__Input records__.
◆ ◆ ◆ ◆ ◆
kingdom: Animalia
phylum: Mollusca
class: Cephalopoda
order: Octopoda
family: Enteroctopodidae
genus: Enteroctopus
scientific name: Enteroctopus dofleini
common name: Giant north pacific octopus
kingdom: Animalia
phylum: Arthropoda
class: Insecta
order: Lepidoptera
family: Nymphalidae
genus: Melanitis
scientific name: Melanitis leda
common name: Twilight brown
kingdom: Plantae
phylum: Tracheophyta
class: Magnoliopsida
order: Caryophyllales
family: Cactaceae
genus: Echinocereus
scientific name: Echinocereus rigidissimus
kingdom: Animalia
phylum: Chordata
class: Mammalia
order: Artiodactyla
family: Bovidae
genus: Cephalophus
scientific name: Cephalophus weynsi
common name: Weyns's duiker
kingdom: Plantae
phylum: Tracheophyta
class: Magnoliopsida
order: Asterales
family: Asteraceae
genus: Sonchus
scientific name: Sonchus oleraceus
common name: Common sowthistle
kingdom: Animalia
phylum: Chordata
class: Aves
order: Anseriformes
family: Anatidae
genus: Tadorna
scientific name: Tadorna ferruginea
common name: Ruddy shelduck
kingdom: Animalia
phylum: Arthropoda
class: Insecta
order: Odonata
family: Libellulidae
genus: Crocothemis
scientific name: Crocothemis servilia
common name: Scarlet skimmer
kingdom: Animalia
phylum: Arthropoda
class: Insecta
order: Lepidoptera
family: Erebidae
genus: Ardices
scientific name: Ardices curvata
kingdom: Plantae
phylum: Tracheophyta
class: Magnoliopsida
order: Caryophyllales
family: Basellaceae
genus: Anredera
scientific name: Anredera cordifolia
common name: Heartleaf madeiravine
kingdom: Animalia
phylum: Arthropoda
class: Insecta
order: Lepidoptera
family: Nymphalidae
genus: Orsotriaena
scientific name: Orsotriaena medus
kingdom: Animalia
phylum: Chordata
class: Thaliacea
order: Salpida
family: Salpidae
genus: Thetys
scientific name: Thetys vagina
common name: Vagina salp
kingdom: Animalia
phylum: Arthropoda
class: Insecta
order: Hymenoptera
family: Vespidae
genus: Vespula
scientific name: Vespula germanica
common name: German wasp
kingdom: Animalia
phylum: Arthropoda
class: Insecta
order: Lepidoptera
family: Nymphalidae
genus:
◆ ◆ ◆ ◆ ◆
__Prompt__.
Please copy every line of the listing above word for word.

__Answer__.
kingdom: Animalia
phylum: Mollusca
class: Cephalopoda
order: Octopoda
family: Enteroctopodidae
genus: Enteroctopus
scientific name: Enteroctopus dofleini
common name: Giant north pacific octopus
kingdom: Animalia
phylum: Arthropoda
class: Insecta
order: Lepidoptera
family: Nymphalidae
genus: Melanitis
scientific name: Melanitis leda
common name: Twilight brown
kingdom: Plantae
phylum: Tracheophyta
class: Magnoliopsida
order: Caryophyllales
family: Cactaceae
genus: Echinocereus
scientific name: Echinocereus rigidissimus
kingdom: Animalia
phylum: Chordata
class: Mammalia
order: Artiodactyla
family: Bovidae
genus: Cephalophus
scientific name: Cephalophus weynsi
common name: Weyns's duiker
kingdom: Plantae
phylum: Tracheophyta
class: Magnoliopsida
order: Asterales
family: Asteraceae
genus: Sonchus
scientific name: Sonchus oleraceus
common name: Common sowthistle
kingdom: Animalia
phylum: Chordata
class: Aves
order: Anseriformes
family: Anatidae
genus: Tadorna
scientific name: Tadorna ferruginea
common name: Ruddy shelduck
kingdom: Animalia
phylum: Arthropoda
class: Insecta
order: Odonata
family: Libellulidae
genus: Crocothemis
scientific name: Crocothemis servilia
common name: Scarlet skimmer
kingdom: Animalia
phylum: Arthropoda
class: Insecta
order: Lepidoptera
family: Erebidae
genus: Ardices
scientific name: Ardices curvata
kingdom: Plantae
phylum: Tracheophyta
class: Magnoliopsida
order: Caryophyllales
family: Basellaceae
genus: Anredera
scientific name: Anredera cordifolia
common name: Heartleaf madeiravine
kingdom: Animalia
phylum: Arthropoda
class: Insecta
order: Lepidoptera
family: Nymphalidae
genus: Orsotriaena
scientific name: Orsotriaena medus
kingdom: Animalia
phylum: Chordata
class: Thaliacea
order: Salpida
family: Salpidae
genus: Thetys
scientific name: Thetys vagina
common name: Vagina salp
kingdom: Animalia
phylum: Arthropoda
class: Insecta
order: Hymenoptera
family: Vespidae
genus: Vespula
scientific name: Vespula germanica
common name: German wasp
kingdom: Animalia
phylum: Arthropoda
class: Insecta
order: Lepidoptera
family: Nymphalidae
genus:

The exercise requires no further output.